A bold, stylized dancer sweeps across the poster in a single, exhilarating motion, her skirt flung wide in a graphic arc of red and blue that feels as modern as the program it advertises. Clean lines, flattened color, and a poised, mask-like face turn movement into design, capturing the spirit of modern dance as both performance and visual statement. The typography reinforces that energy, stacking information in confident blocks that guide the eye from the figure to the event details.
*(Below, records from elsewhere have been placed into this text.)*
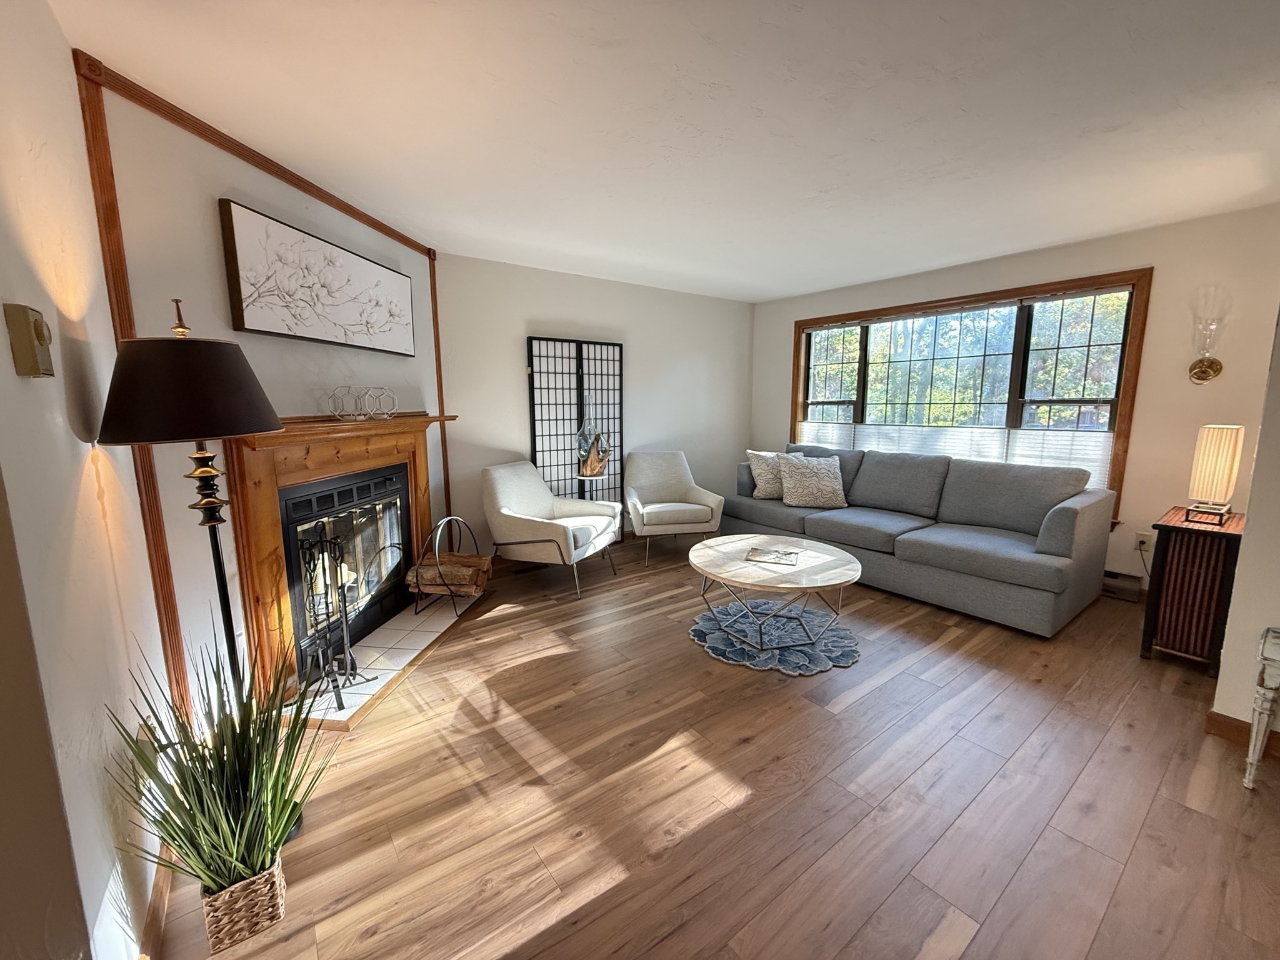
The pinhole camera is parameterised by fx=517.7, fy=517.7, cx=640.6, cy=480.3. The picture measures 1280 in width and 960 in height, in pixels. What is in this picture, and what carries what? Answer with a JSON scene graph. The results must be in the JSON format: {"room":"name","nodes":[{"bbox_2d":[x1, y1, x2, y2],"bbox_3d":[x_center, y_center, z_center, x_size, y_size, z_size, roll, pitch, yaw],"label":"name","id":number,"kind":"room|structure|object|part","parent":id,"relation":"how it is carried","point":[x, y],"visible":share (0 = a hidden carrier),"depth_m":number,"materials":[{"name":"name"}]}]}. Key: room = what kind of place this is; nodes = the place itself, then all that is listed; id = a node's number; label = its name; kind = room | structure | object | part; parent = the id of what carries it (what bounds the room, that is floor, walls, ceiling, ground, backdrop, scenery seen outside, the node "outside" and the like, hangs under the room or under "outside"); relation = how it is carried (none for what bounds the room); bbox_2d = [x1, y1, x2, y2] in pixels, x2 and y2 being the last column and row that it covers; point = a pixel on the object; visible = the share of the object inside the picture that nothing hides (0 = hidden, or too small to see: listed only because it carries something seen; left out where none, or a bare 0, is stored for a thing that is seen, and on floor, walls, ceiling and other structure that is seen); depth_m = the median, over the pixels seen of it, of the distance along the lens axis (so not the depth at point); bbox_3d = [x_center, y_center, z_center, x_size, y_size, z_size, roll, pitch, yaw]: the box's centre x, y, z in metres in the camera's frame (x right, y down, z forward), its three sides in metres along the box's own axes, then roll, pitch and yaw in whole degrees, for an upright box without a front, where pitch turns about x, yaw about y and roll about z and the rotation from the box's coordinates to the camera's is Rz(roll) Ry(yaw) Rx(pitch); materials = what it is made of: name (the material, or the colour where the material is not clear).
{"room":"living room","nodes":[
{"label":"living room","id":0,"kind":"room"},
{"bbox_2d":[0,0,171,959],"bbox_3d":[-0.926,0.066,0.565,0.140,2.454,3.431,-7,11,-37],"label":"left wall","id":1,"kind":"structure","parent":0,"point":[64,404],"depth_m":1.11,"materials":[{"name":"paint"}]},
{"bbox_2d":[3,303,54,376],"bbox_3d":[-1.136,-0.259,0.968,0.034,0.125,0.098,-7,11,-37],"label":"thermostat","id":2,"kind":"object","parent":1,"relation":"attached to","point":[25,321],"visible":0.98,"depth_m":0.94,"materials":[{"name":"beige plastic"}]},
{"bbox_2d":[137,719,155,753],"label":"wall socket","id":3,"kind":"object","parent":1,"relation":"attached to","point":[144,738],"visible":0.3,"depth_m":1.41,"materials":[{"name":"white"}]},
{"bbox_2d":[138,850,172,959],"bbox_3d":[-1.175,1.150,1.251,0.014,0.090,1.651,-7,11,-37],"label":"baseboard","id":4,"kind":"structure","parent":1,"relation":"attached to","point":[160,896],"depth_m":1.35,"materials":[{"name":"brown wood"}]},
{"bbox_2d":[85,77,447,715],"bbox_3d":[-1.685,-0.292,2.838,0.144,2.474,2.176,1,9,7],"label":"fireplace wall","id":5,"kind":"structure","parent":0,"point":[232,332],"depth_m":2.06,"materials":[{"name":"paint"}]},
{"bbox_2d":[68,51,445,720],"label":"wood trim","id":6,"kind":"structure","parent":5,"relation":"attached to","point":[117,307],"depth_m":1.84,"materials":[{"name":"brown wood"}]},
{"bbox_2d":[218,198,416,354],"bbox_3d":[-1.599,-0.973,2.740,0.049,0.509,1.257,1,9,6],"label":"canvas picture","id":7,"kind":"object","parent":5,"relation":"attached to","point":[250,297],"visible":0.99,"depth_m":2.50},
{"bbox_2d":[218,413,458,696],"bbox_3d":[-1.608,0.237,2.969,0.225,1.195,1.666,1,9,7],"label":"fireplace","id":8,"kind":"object","parent":5,"relation":"attached to","point":[269,536],"visible":0.78,"depth_m":2.48,"materials":[{"name":"brown wood"}]},
{"bbox_2d":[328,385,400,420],"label":"geometric ornament","id":9,"kind":"object","parent":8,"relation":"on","point":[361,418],"visible":0.99,"depth_m":2.87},
{"bbox_2d":[434,251,756,555],"bbox_3d":[-0.267,-0.618,4.962,3.822,2.469,0.144,-7,11,-37],"label":"back wall","id":10,"kind":"structure","parent":0,"point":[542,310],"depth_m":4.60,"materials":[{"name":"paint"}]},
{"bbox_2d":[55,0,1279,301],"bbox_3d":[0.943,-1.435,1.882,5.840,0.106,6.002,-7,11,-37],"label":"ceiling","id":11,"kind":"structure","parent":0,"point":[388,208],"depth_m":1.98,"materials":[{"name":"white paint"}]},
{"bbox_2d":[152,538,1279,959],"bbox_3d":[0.844,1.098,2.123,5.942,0.101,6.224,-7,11,-37],"label":"floor","id":12,"kind":"structure","parent":0,"point":[756,807],"depth_m":1.79,"materials":[{"name":"brown wood"}]},
{"bbox_2d":[100,298,281,734],"bbox_3d":[-1.270,0.297,1.556,0.396,1.648,0.409,-7,11,-37],"label":"floor lamp","id":13,"kind":"object","parent":12,"relation":"on","point":[266,425],"visible":0.82,"depth_m":1.38,"materials":[{"name":"black metal"}]},
{"bbox_3d":[-1.276,-0.266,1.483,0.470,0.249,0.463,-7,11,-37],"label":"lamp shade","id":14,"kind":"part","parent":13,"relation":"part of","materials":[{"name":"fabric"}]},
{"bbox_2d":[200,856,287,953],"bbox_3d":[-1.062,1.093,1.385,0.154,0.145,0.178,-7,11,-37],"label":"wicker basket","id":15,"kind":"object","parent":12,"relation":"on","point":[266,885],"visible":0.57,"depth_m":1.32,"materials":[{"name":"wicker"}]},
{"bbox_2d":[105,631,341,903],"bbox_3d":[-0.987,0.702,1.315,0.495,0.700,0.522,-7,11,-37],"label":"potted plant","id":16,"kind":"object","parent":15,"relation":"in","point":[194,780],"visible":0.9,"depth_m":1.28,"materials":[{"name":"green plant"}]},
{"bbox_2d":[286,595,478,730],"bbox_3d":[-1.372,0.920,2.952,0.528,0.027,1.579,1,9,6],"label":"tile hearth","id":17,"kind":"object","parent":12,"relation":"on","point":[404,617],"visible":0.61,"depth_m":2.77,"materials":[{"name":"white tile"}]},
{"bbox_2d":[291,529,371,709],"bbox_3d":[-1.461,0.605,2.379,0.257,0.779,0.267,-7,11,-37],"label":"fireplace tool set","id":18,"kind":"object","parent":17,"relation":"on","point":[337,687],"visible":0.96,"depth_m":2.37,"materials":[{"name":"black metal"}]},
{"bbox_2d":[408,517,487,618],"bbox_3d":[-1.265,0.539,3.451,0.365,0.583,0.458,2,9,14],"label":"log holder","id":19,"kind":"object","parent":17,"relation":"on","point":[449,517],"visible":0.77,"depth_m":3.35,"materials":[{"name":"black metal"}]},
{"bbox_2d":[405,552,491,596],"bbox_3d":[-1.274,0.643,3.476,0.520,0.209,0.232,1,9,8],"label":"firewood","id":20,"kind":"object","parent":19,"relation":"in","point":[475,563],"visible":0.76,"depth_m":3.39,"materials":[{"name":"brown wood"}]},
{"bbox_2d":[479,461,620,600],"bbox_3d":[-0.703,0.332,3.944,0.843,0.887,0.791,4,9,24],"label":"armchair","id":21,"kind":"object","parent":12,"relation":"on","point":[504,493],"visible":1,"depth_m":3.77,"materials":[{"name":"fabric"}]},
{"bbox_2d":[525,335,626,542],"bbox_3d":[-0.550,-0.291,4.670,0.944,1.920,0.047,-7,11,-37],"label":"folding screen","id":22,"kind":"object","parent":12,"relation":"on","point":[531,361],"visible":0.74,"depth_m":4.60,"materials":[{"name":"black"}]},
{"bbox_2d":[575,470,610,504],"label":"side table","id":23,"kind":"object","parent":12,"relation":"on","point":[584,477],"visible":0.42,"depth_m":4.52,"materials":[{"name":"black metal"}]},
{"bbox_2d":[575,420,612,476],"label":"sculpture","id":24,"kind":"object","parent":23,"relation":"on","point":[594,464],"visible":0.99,"depth_m":4.57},
{"bbox_2d":[622,450,725,565],"bbox_3d":[0.269,0.200,4.743,0.803,0.895,0.827,-2,9,-10],"label":"armchair","id":25,"kind":"object","parent":12,"relation":"on","point":[634,493],"visible":0.99,"depth_m":4.66,"materials":[{"name":"fabric"}]},
{"bbox_2d":[688,596,860,673],"bbox_3d":[0.775,0.894,3.103,0.968,0.013,0.982,-7,11,-37],"label":"round rug","id":26,"kind":"object","parent":12,"relation":"on","point":[737,654],"visible":0.81,"depth_m":2.96,"materials":[{"name":"blue carpet"}]},
{"bbox_2d":[687,532,861,649],"bbox_3d":[0.768,0.667,3.096,0.988,0.449,1.000,-7,11,-37],"label":"coffee table","id":27,"kind":"object","parent":26,"relation":"on","point":[719,557],"visible":0.96,"depth_m":2.93,"materials":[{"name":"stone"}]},
{"bbox_2d":[745,545,802,565],"bbox_3d":[0.777,0.439,3.055,0.287,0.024,0.232,3,9,20],"label":"magazine","id":28,"kind":"object","parent":27,"relation":"on","point":[767,552],"visible":0.99,"depth_m":3.04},
{"bbox_2d":[725,439,1118,636],"bbox_3d":[1.921,0.253,4.191,1.058,0.933,2.664,-7,11,-37],"label":"sofa","id":29,"kind":"object","parent":12,"relation":"on","point":[1066,512],"visible":0.96,"depth_m":3.54,"materials":[{"name":"grey fabric"}]},
{"bbox_2d":[746,448,805,499],"bbox_3d":[1.252,-0.060,4.780,0.516,0.445,0.252,-2,9,-8],"label":"throw pillow","id":30,"kind":"object","parent":29,"relation":"on","point":[754,466],"visible":0.68,"depth_m":4.71,"materials":[{"name":"beige fabric"}]},
{"bbox_2d":[776,453,847,508],"bbox_3d":[1.473,0.000,4.476,0.597,0.440,0.293,0,9,2],"label":"throw pillow","id":31,"kind":"object","parent":29,"relation":"on","point":[825,480],"visible":1,"depth_m":4.41,"materials":[{"name":"fabric"}]},
{"bbox_2d":[1141,505,1246,670],"bbox_3d":[2.958,0.567,2.768,0.591,0.733,0.318,-7,11,-37],"label":"side cabinet","id":32,"kind":"object","parent":12,"relation":"on","point":[1180,528],"visible":0.83,"depth_m":2.61,"materials":[{"name":"brown wood"}]},
{"bbox_2d":[1183,423,1245,525],"bbox_3d":[2.946,-0.038,2.658,0.185,0.492,0.168,-7,11,-37],"label":"table lamp","id":33,"kind":"object","parent":32,"relation":"on","point":[1204,447],"visible":0.99,"depth_m":2.61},
{"bbox_2d":[1243,624,1279,789],"bbox_3d":[2.382,0.837,1.692,0.369,0.536,0.551,-7,11,-37],"label":"table","id":34,"kind":"object","parent":12,"relation":"on","point":[1262,735],"visible":0.99,"depth_m":1.80,"materials":[{"name":"white wood"}]},
{"bbox_2d":[750,205,1279,597],"bbox_3d":[2.646,-0.570,4.507,0.155,2.460,4.195,-7,11,-37],"label":"window wall","id":35,"kind":"structure","parent":0,"point":[1151,509],"depth_m":3.39,"materials":[{"name":"beige paint"}]},
{"bbox_2d":[790,268,1152,522],"bbox_3d":[2.499,-0.694,4.604,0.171,1.727,2.719,-7,11,-37],"label":"window","id":36,"kind":"structure","parent":35,"relation":"in","point":[1130,310],"depth_m":4.09,"materials":[{"name":"brown"}]},
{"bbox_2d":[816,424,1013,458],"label":"window shade","id":37,"kind":"object","parent":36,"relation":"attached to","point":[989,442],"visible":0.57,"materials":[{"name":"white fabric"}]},
{"bbox_2d":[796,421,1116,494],"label":"window shade","id":38,"kind":"object","parent":36,"relation":"attached to","point":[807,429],"visible":0.46,"depth_m":4.18,"materials":[{"name":"white fabric"}]},
{"bbox_2d":[1101,570,1143,600],"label":"baseboard heater","id":39,"kind":"object","parent":35,"relation":"attached to","point":[1111,576],"visible":0.7,"depth_m":3.57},
{"bbox_2d":[1133,531,1151,551],"bbox_3d":[3.376,0.412,3.484,0.011,0.119,0.071,-7,11,-37],"label":"wall socket","id":40,"kind":"object","parent":35,"relation":"attached to","point":[1140,539],"visible":0.89,"depth_m":3.48,"materials":[{"name":"white plastic"}]},
{"bbox_2d":[1186,316,1225,383],"bbox_3d":[3.462,-0.787,3.175,0.159,0.388,0.140,-7,11,-37],"label":"wall sconce","id":41,"kind":"object","parent":35,"relation":"attached to","point":[1212,364],"visible":0.99,"depth_m":3.16,"materials":[{"name":"gold"}]},
{"bbox_2d":[1209,301,1279,751],"bbox_3d":[2.915,-0.117,1.720,0.952,2.395,1.202,-7,11,-37],"label":"right wall","id":42,"kind":"structure","parent":0,"point":[1241,563],"depth_m":1.99,"materials":[{"name":"paint"}]},
{"bbox_2d":[1205,710,1279,758],"bbox_3d":[2.978,1.130,1.196,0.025,0.092,2.294,-7,11,-37],"label":"baseboard","id":43,"kind":"structure","parent":42,"relation":"attached to","point":[1209,719],"depth_m":2.08,"materials":[{"name":"brown wood"}]},
{"label":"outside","id":44,"kind":"structure","parent":0,"visible":0},
{"label":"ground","id":45,"kind":"structure","parent":44,"visible":0},
{"bbox_2d":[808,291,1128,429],"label":"tree","id":46,"kind":"object","parent":45,"relation":"on","point":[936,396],"visible":0.28,"depth_m":9.62,"materials":[{"name":"green plant"}]}
]}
Beneath the artwork, the text promotes “Myra Kinch & Group” and a “Festival of Modern Dance,” while also pointing to the community infrastructure that supported the arts. The poster notes sponsorship by the Santa Ana Jr. College Student Loan Fund and names the Santa Ana High School Auditorium, situating the event in a civic network of schools, bookstores, and local audiences. Ticket prices—small amounts set in prominent type—quietly underline how performance culture was marketed as accessible entertainment, even as it carried an aura of artistic experimentation.
Printed under the banner of the Federal Theatre Project, this 1938 piece reflects the era’s distinctive blend of public arts support and striking poster design. It’s an object made to be read at a distance and remembered afterward, balancing practical information with a dynamic image that sells the idea of dance through pure motion. For anyone interested in WPA-era graphics, American modernism, or the history of dance promotion, the poster stands as a vivid artifact of how performance was brought into everyday public life.